The inner workings of Beaumont’s sculptures extend beyond the perceived importance of easily digestible features and themes. Her work allows for a universal approach to humanity’s psychological condition of a constant battle between self-doubt and confidence, contentment and yearning, strength and fragility, and contemplation and detachment.
“The inner dimension of the sculpture is essential to my work. I represent the human being, regardless of where he’s from, who he is or what he does. I believe some feelings are universal to mankind and wish to express these,” says Beaumont. Gender and age have little importance in Beaumont’s work, who states that her sculptures are not constrained by masculinity or femineity, but rather focus on “universal human feelings, like courage or melancholy”.
The sculptor creates her figures out of earth and fire, patient in her meticulous process that brings these seemingly expressionless figures to life. They do not inhabit our lives through distinct features or anatomical correctness, but rather the human feelings they express through their postures and understated facial expressions, which have been carefully thought out by the sculptor.
Beaumont once worked with live models, but found she had more freedom of expression working solely from her own raw, uninfluenced thoughts and emotions. “I stepped away from working with a model because I wanted to put into the work what I feel. I wanted to express what happens within humans,” she said in an interview with John Kappes of The Plain Dealer.

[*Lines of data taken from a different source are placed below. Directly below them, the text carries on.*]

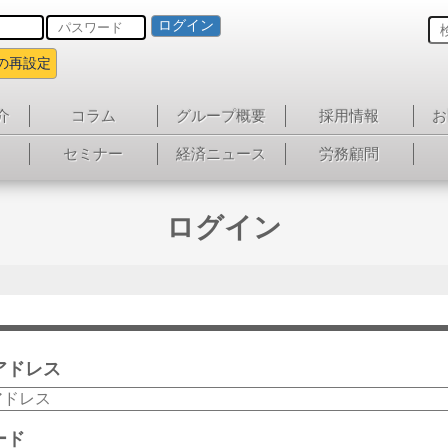
ログイン
の再設定
介
コラム
グループ概要
採用情報
お
セミナー
経済ニュース
労務顧問
ログイン
アドレス
ード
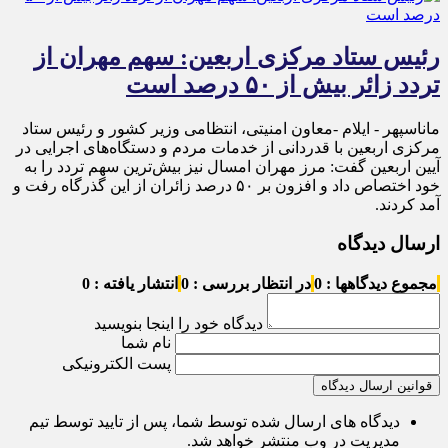
رئیس ستاد مرکزی اربعین: سهم مهران از
تردد زائر بیش از ۵۰ درصد است
ماناسپهر - ایلام -معاون امنیتی، انتظامی وزیر کشور و رئیس ستاد
مرکزی اربعین با قدردانی از خدمات مردم و دستگاه‌های اجرایی در
آیین اربعین گفت: مرز مهران امسال نیز بیش‌ترین سهم تردد را به
خود اختصاص داد و افزون بر ۵۰ درصد زائران از این گذرگاه رفت و
آمد کردند.
ارسال دیدگاه
مجموع دیدگاهها : 0
در انتظار بررسی : 0
انتشار یافته : 0
دیدگاه خود را اینجا بنویسید
نام شما
پست الکترونیکی
قوانین ارسال دیدگاه
دیدگاه های ارسال شده توسط شما، پس از تایید توسط تیم
مدیریت در وب منتشر خواهد شد.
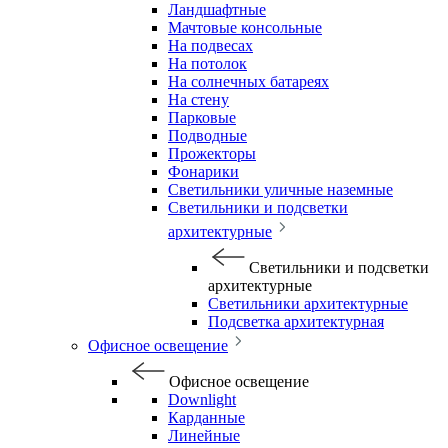
Ландшафтные
Мачтовые консольные
На подвесах
На потолок
На солнечных батареях
На стену
Парковые
Подводные
Прожекторы
Фонарики
Светильники уличные наземные
Светильники и подсветки
архитектурные
Светильники и подсветки
архитектурные
Светильники архитектурные
Подсветка архитектурная
Офисное освещение
Офисное освещение
Downlight
Карданные
Линейные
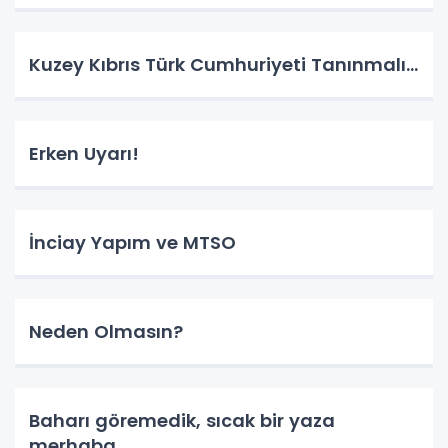
Kuzey Kıbrıs Türk Cumhuriyeti Tanınmalı…
Erken Uyarı!
İnciay Yapım ve MTSO
Neden Olmasın?
Baharı göremedik, sıcak bir yaza
merhaba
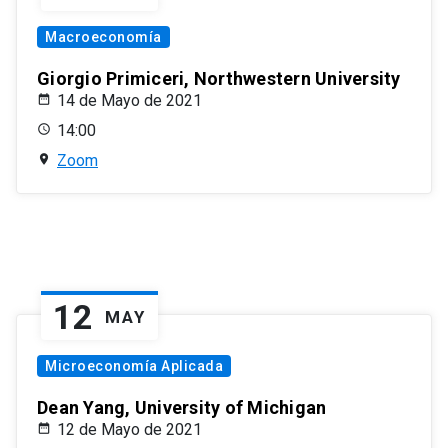
Macroeconomía
Giorgio Primiceri, Northwestern University
14 de Mayo de 2021
14:00
Zoom
12
MAY
Microeconomía Aplicada
Dean Yang, University of Michigan
12 de Mayo de 2021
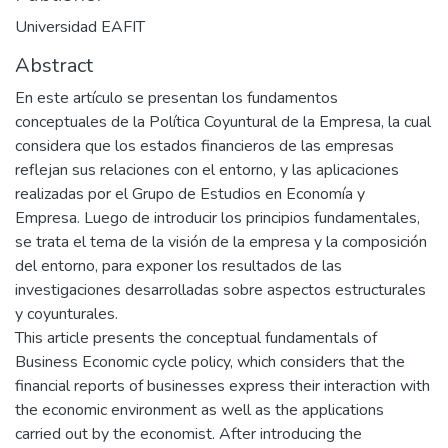
Universidad EAFIT
Abstract
En este artículo se presentan los fundamentos
conceptuales de la Política Coyuntural de la Empresa, la cual
considera que los estados financieros de las empresas
reflejan sus relaciones con el entorno, y las aplicaciones
realizadas por el Grupo de Estudios en Economía y
Empresa. Luego de introducir los principios fundamentales,
se trata el tema de la visión de la empresa y la composición
del entorno, para exponer los resultados de las
investigaciones desarrolladas sobre aspectos estructurales
y coyunturales.
This article presents the conceptual fundamentals of
Business Economic cycle policy, which considers that the
financial reports of businesses express their interaction with
the economic environment as well as the applications
carried out by the economist. After introducing the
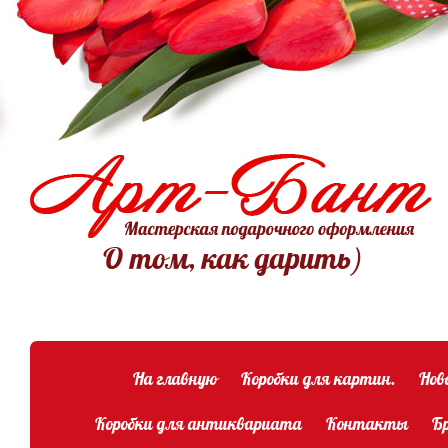
О том, как дарить)
На главную
Коробки для картин.
Нов
Коробки для антиквариата
Контакты
Б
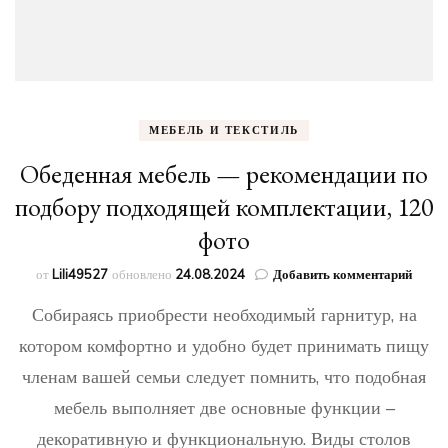
МЕБЕЛЬ И ТЕКСТИЛЬ
Обеденная мебель — рекомендации по
подбору подходящей комплектации, 120
фото
к
от
Lili49527
обновлено
24.08.2024
Добавить комментарий
запис
Собираясь приобрести необходимый гарнитур, на
Обеде
мебел
котором комфортно и удобно будет принимать пищу
—
членам вашей семьи следует помнить, что подобная
реком
по
мебель выполняет две основные функции –
подбо
подхо
декоративную и функциональную. Виды столов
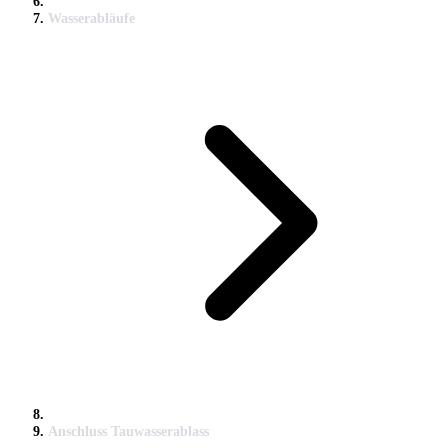
Wasserabläufe
Anschluss Tauwasserablass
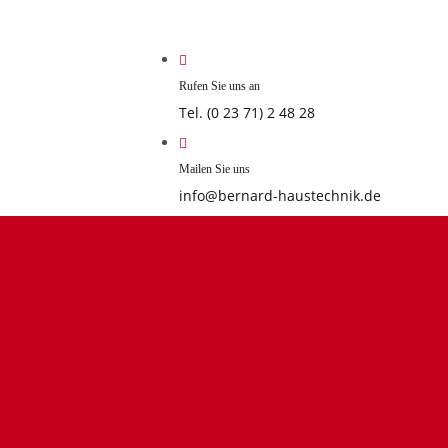
Rufen Sie uns an
Tel. (0 23 71) 2 48 28
Mailen Sie uns
info@bernard-haustechnik.de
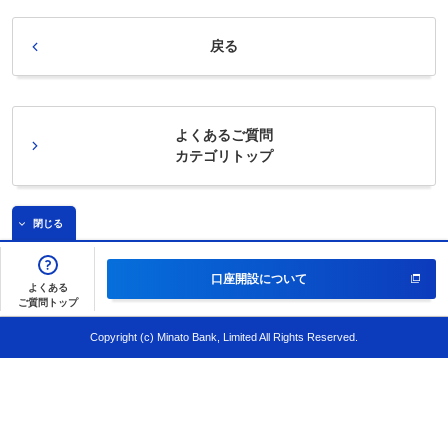
戻る
よくあるご質問
カテゴリトップ
閉じる
口座開設について
よくある
ご質問トップ
Copyright (c) Minato Bank, Limited All Rights Reserved.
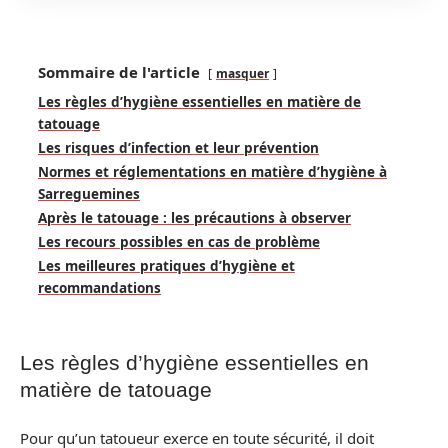
Sommaire de l'article
masquer
Les règles d’hygiène essentielles en matière de
tatouage
Les risques d’infection et leur prévention
Normes et réglementations en matière d’hygiène à
Sarreguemines
Après le tatouage : les précautions à observer
Les recours possibles en cas de problème
Les meilleures pratiques d’hygiène et
recommandations
Les règles d’hygiène essentielles en
matière de tatouage
Pour qu’un tatoueur exerce en toute sécurité, il doit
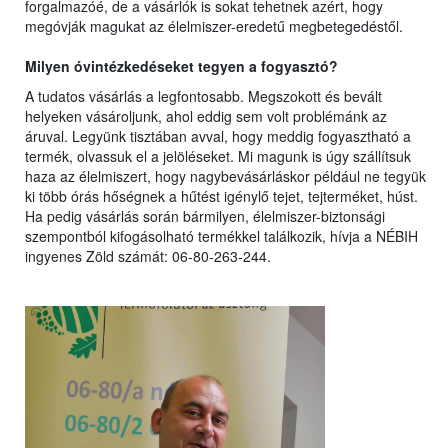
forgalmazóé, de a vásárlók is sokat tehetnek azért, hogy
megóvják magukat az élelmiszer-eredetű megbetegedéstől.
Milyen óvintézkedéseket tegyen a fogyasztó?
A tudatos vásárlás a legfontosabb. Megszokott és bevált
helyeken vásároljunk, ahol eddig sem volt problémánk az
áruval. Legyünk tisztában avval, hogy meddig fogyasztható a
termék, olvassuk el a jelöléseket. Mi magunk is úgy szállítsuk
haza az élelmiszert, hogy nagybevásárláskor például ne tegyük
ki több órás hőségnek a hűtést igénylő tejet, tejterméket, húst.
Ha pedig vásárlás során bármilyen, élelmiszer-biztonsági
szempontból kifogásolható termékkel találkozik, hívja a NÉBIH
ingyenes Zöld számát: 06-80-263-244.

She has also always preferred working with clay. She believes it is the perfect medium for expressing her candid statements about humanity. “I am a clay person; it is my preferred medium. It is strong and fragile at the same time and therefore expresses best what I am trying to say. It also never stops surprising me.”
Beaumont has always believed in letting the material speak for her. By removing gender, age and time (her figures are dressed in timeless cloth), she allows viewers to create a deeper connection with each piece and better relate to their intricate strings of thought. She invites viewers to create their own unique impression, filing the gaps with their own inner turbulence wrought from individual life experiences.
Hanneke Beaumont was born in Maastricht, the Netherlands. Although she held her first solo exhibition in 1983 in Brussels, her defining career moment came in 1994, when she received the major award of the Centre International d'Art Contemporain Chateau Beychevelle for her sculpture group entitled Le Courage.
Since then, Beaumont has steadily established a renowned international reputation, exhibiting in the US, UK, Canada and numerous European countries. Her work has been exhibited at the Frederick Meyers Sculpture Gardens in the U.S., the Museum Beelden aan Zee in The Hague, the Fondation Bénedictine in Fécamp in France, and the Baker Museum in Florida U.S. .
She is particularly well-known for her monumental installations in Brussels, such as Stepping Forward in front of the European Council building and Le Courage at the entrance to Erasmus Hospital. In 2011, Beaumont was also presented with the ‘Pietrasanta e la Versilia Nel Mondo’ award in Italy, joining a select group prestigious contemporary artists, including Botero, Pomodoro and Marc Quinn.
Hanneke Beaumont’s latest collection is being showcased in a solo exhibition by Bowman Sculpture at Cromwell Place from May 19th, 2021 until 30th May 2021. This exclusive collection will include Beaumont’s iconic Le Départ, and the thought-provoking Bronze 65 and cast iron 137.
Bowman Sculpture has showcased Beaumont’s work for two decades, and has sold two of her works to The Frederik Meijer Museum. The gallery also co-curated the sculptor’s first major museum exhibition in the United States, entitled Connected and Disconnected, with The Frederik Meijer Gardens & Sculpture Park. This exhibition later travelled to The Baker Museum in Florida.